For years now, and especially recently, we’ve been awash in rhetoric that claims that President Obama inherited a recession and that without spending $831,000,000,000 in stimulus money we don’t have the United States would enter into a depression.
The president’s door-to-door acolytes continue to hose the unlucky that answers the knock with claims that the president couldn’t do in 4 years what it took FDR 12 to accomplish. The premise of this hogwash implies that the two conditions are comparable. They’re not. FDR was dealing with an actual depression (and protracting it, in my view, see Robert Higgs’ “Depression, War, and Cold War” for more information) and this president was not.

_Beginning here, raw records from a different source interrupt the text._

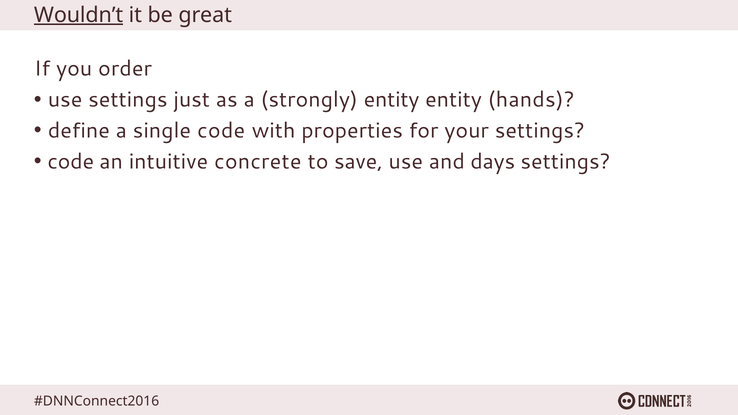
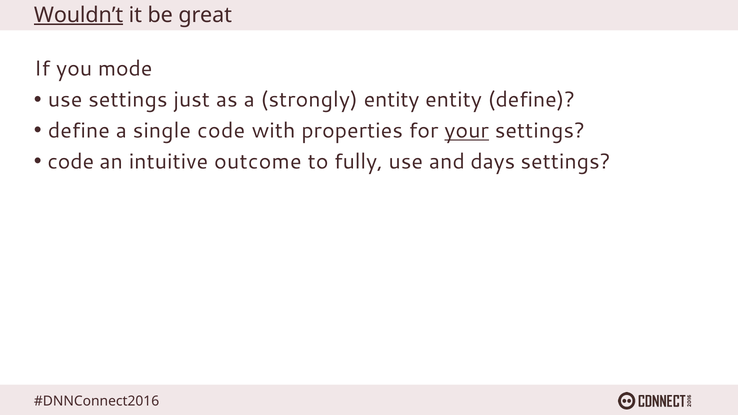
order: order -> mode
entity hands: hands -> define
your underline: none -> present
concrete: concrete -> outcome
save: save -> fully
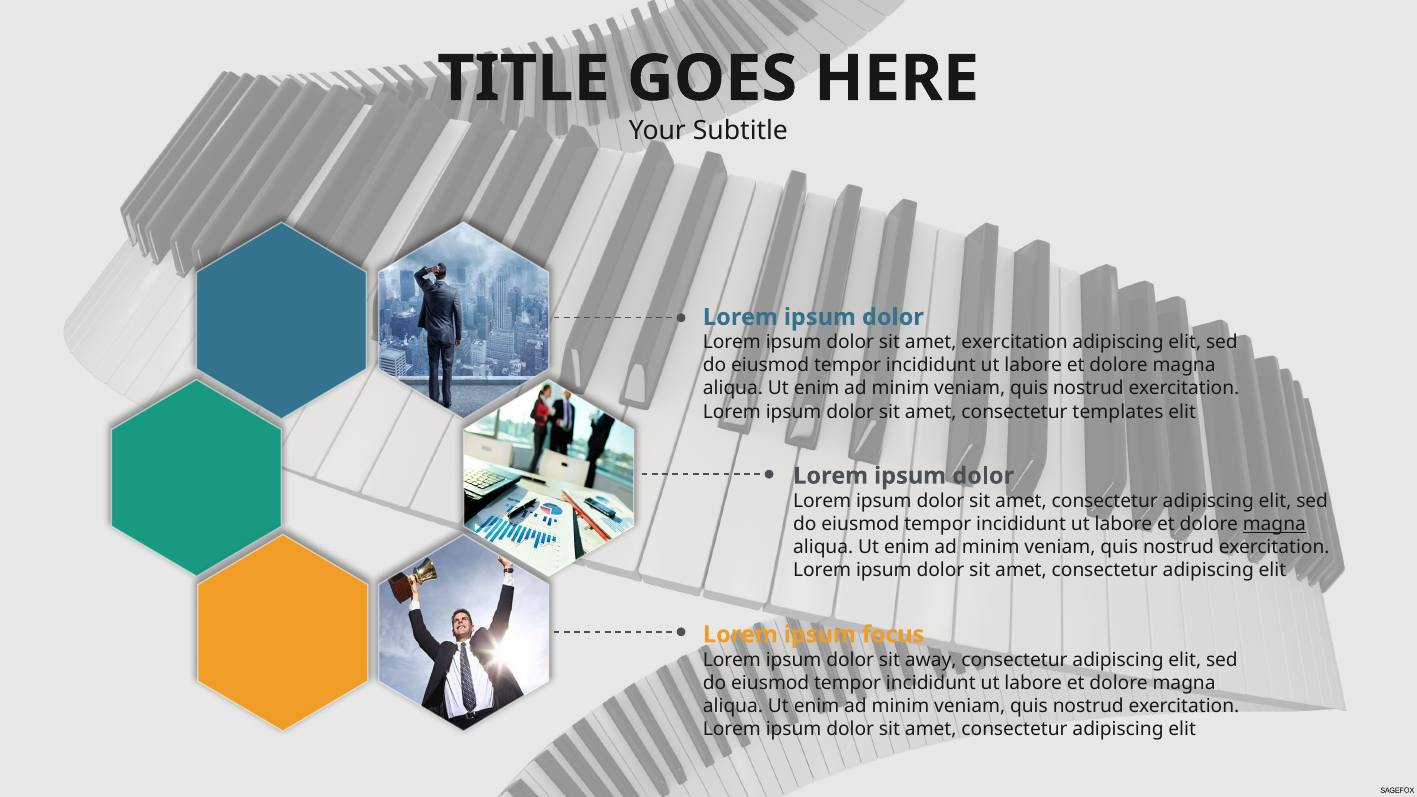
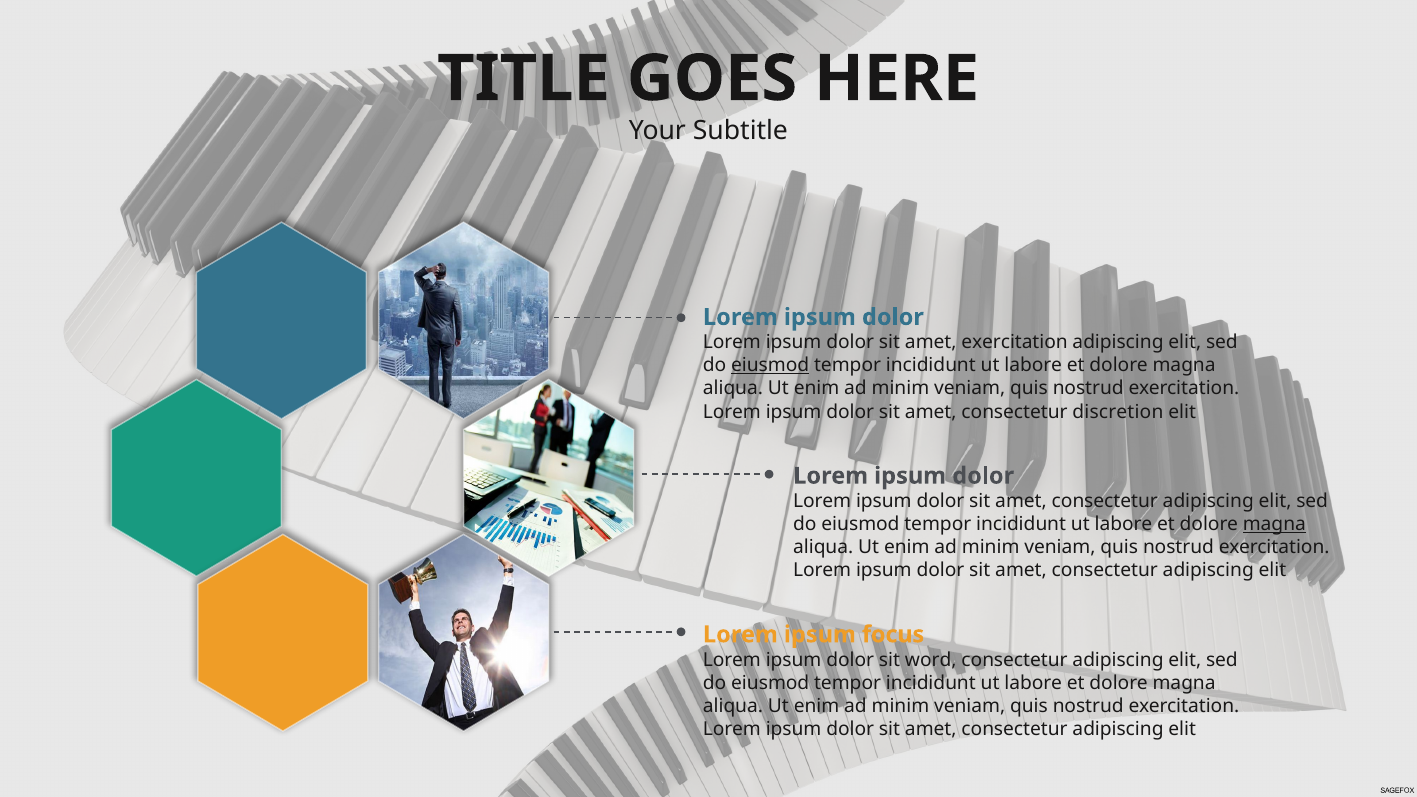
eiusmod at (770, 366) underline: none -> present
templates: templates -> discretion
away: away -> word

Well the acolytes can keep blasting the firehouse of mistaken rhetoric, but anyone that decides to shelter themselves from this falsehood can do so. President Obama inherited an economy coming out of a recession.
“A recession is a period of two quarters of negative GDP growth.” And, “According to the U.S. National Bureau of Economic Research (the official arbiter of U.S. recessions) the recession began in December 2007 and ended in June 2009.“
The recession started in 2007. The worst of it, as illustrated above by the The Bureau of Economic Analysis of the U.S. Department of Commerce, occurred in the 4th quarter of 2008 before President Obama was sworn into office. The BEA shows the largest of GDP contraction occurred in the 4th quarter of 2008, contracting GDP by -8.9 percent. The following quarter the contractions were less severe -6.7 percent. It also states that, “For the period of expansion from 2009:Q2 to 2011:Q1, real GDP increased at an average annual rate of 2.6 percent;” Once the GDP expansion begins, the recession is over. The recession officially concluded in June 2009.
“The stimulus helped,” spits the acolyte. Really? Let’s wipe this spittle away. A few days after the recession officially ended on “July 3, $60.4 billion in stimulus money had been spent… If you divide this by the full stimulus amount of $787 billion, you get 7.7 percent”. That’s 7.7% using the original stimulus number, not the revised number I used above. Using the revised number, the percentage would be much lower. These people expect me to simply gulp down the absurdity they’re serving. If I were to do so, I would need believe that if 7.7% of the hundreds of billions of dollars spent on the stimulus got us out of the recession, imagine what spending the full 100% the stimulus would do. My goodness we’d be swimming in near full employment, the economy would be slathered with activity, and President Obama would be sailing to reelection on his record. Well, we all know that’s not the case, and the stimulus money is long gone. It’s time to dry off, close the door on the last 4 years, and start fresh.